Not to be confused with "fun shorts"

That’s how you get a Sniper Rifle that takes three shots to kill someone.  Or a tank that drives two miles an hour.  Or a spell that costs so much mana your mage can never use it in a fight.  Or any awesome and fun element with a crippling weakness that makes it all but useless.  Designers sabotaging their own games because they lost sight of what made something worth including in the first place!

  • Adding a Weakness – It may seem like the best way to balance an element that is too strong is to give it an equally large weakness, but it just doesn’t work out that way.  Either the weakness will not be enough, in which case you will have an element that is still too powerful and no longer fun to use.  Or it will be more than enough, in which case you will have designed an element that has a weakness as its defining feature instead of the original aspirationI would play as the invincible ninja character, but he has taken a vow of pacifism and doesn’t have any punches or kicks.
  • Creating a Counter – Another common way to address an overpowered element is to design a second element whose sole role is to counter the first.  Not only is this second element probably not fun on its own merits, but everyone will be saddled with choosing an option that they secretly hope they don’t have to employ, just to prevent everyone else from choosing the fun option they desperately want.  I will choose the unenjoyable anti-tank mine so that nobody else can have fun using a tank.
  • The Old Switch and Bait – Many games, especially those looking for a sense of progression, will initially introduce the player to a hobbled version of an element, and then unlock the truly fun version as a reward.  Of course, this ignores the fact that players usually won’t invest in a game that isn’t fun, and even if they do eventually earn the right to have fun, a vast majority of their experience will have been struggling through a crippled, unenjoyable game.  If I kill 300 more rats with this blunted shovel maybe I’ll get to use a real sword!… in this game that is ostensibly about swords.
  • Death of a Thousand Tweaks – Perhaps the most outwardly reasonable (and therefore the most nefarious) way of shorting fun is to make an endless series of minor changes, each one leaving the element a little less fun than it was.  Slightly less accurate, a touch less damage, a little longer reload, a smidge more recoil, a fraction less range, etc.  In this parody of the tuning process, the element gets gradually less fun until it is “unfun enough” to be included.  The problem is that tuning is more delicate than balance, so the element will lose the qualities that made it fun long before it becomes fair.  It will also leave players frustrated; if only this gun had been tuned better it would be really fun!

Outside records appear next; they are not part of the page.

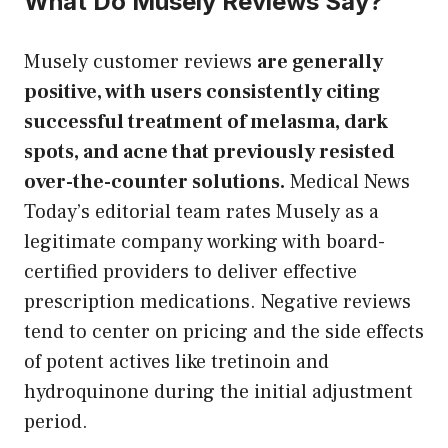
What Do Musely Reviews Say?
Musely customer reviews
are generally
positive, with users consistently citing
successful treatment of melasma, dark
spots, and acne that previously resisted
over-the-counter solutions.
Medical News
Today’s editorial team rates Musely as a
legitimate company working with board-
certified providers to deliver effective
prescription medications. Negative reviews
tend to center on pricing and the side effects
of potent actives like tretinoin and
hydroquinone during the initial adjustment
period.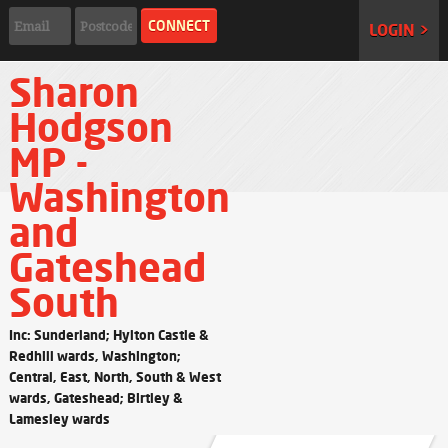
LOGIN >
Sharon
Hodgson
MP -
Washington
and
Gateshead
South
Inc: Sunderland; Hylton Castle &
Redhill wards, Washington;
Central, East, North, South & West
wards, Gateshead; Birtley &
Lamesley wards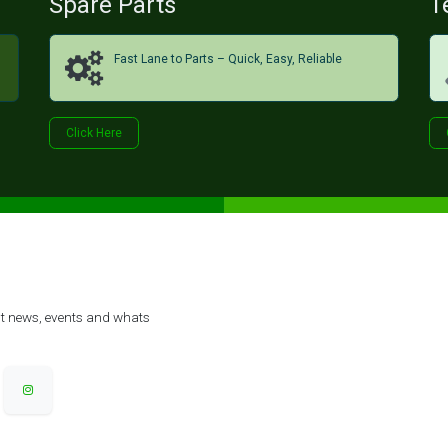
Spare Parts
T
Fast Lane to Parts – Quick, Easy, Reliable
Click H​​​​ere
est news, events and whats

So, ignore the analysts and the pundits!  If an element or mechanic has the tiniest spark of fun, a designer’s job is to protect and nurture it, not smother it because it might out-shine the rest of the game.  No matter how tempting, there are always better options, so don’t short the fun!

So what are the alternatives to shorting the fun?



Definition: Tuned

Tuned  (See also: Polished, Tweaked)

A game mechanic can be considered tuned when it correctly constrains the player experience to have the desired effect

The opening four bars of “Smoke on the Water” by Deep Purple are perhaps the best example of the power chord.  Nothing screams sex, drugs and rock & roll like these iconic sounds.

Smoke on the Water

Smoke on the Water

 But if you play them even a tiny bit incorrectly, you’ll have a discordant mess.  Instead of the desired effect (impressing all the girls at the party) you will achieve the exact opposite.  In the same way, game mechanics must be precisely tuned to insure they work together to produce the desired experience and prevent undesired ones.

Not about war, either

A Fire in the Sky

Unlike balance, which must be considered across the entire community for the life of the game, a game that is tuned for one individual is probably tuned for most players.  That is because the tuning process constrains the entire possibility space, not a specific experience.  As it eliminates poor experiences and emphasizes or rewards the desired ones, the differences between player skill levels and choices are automatically included.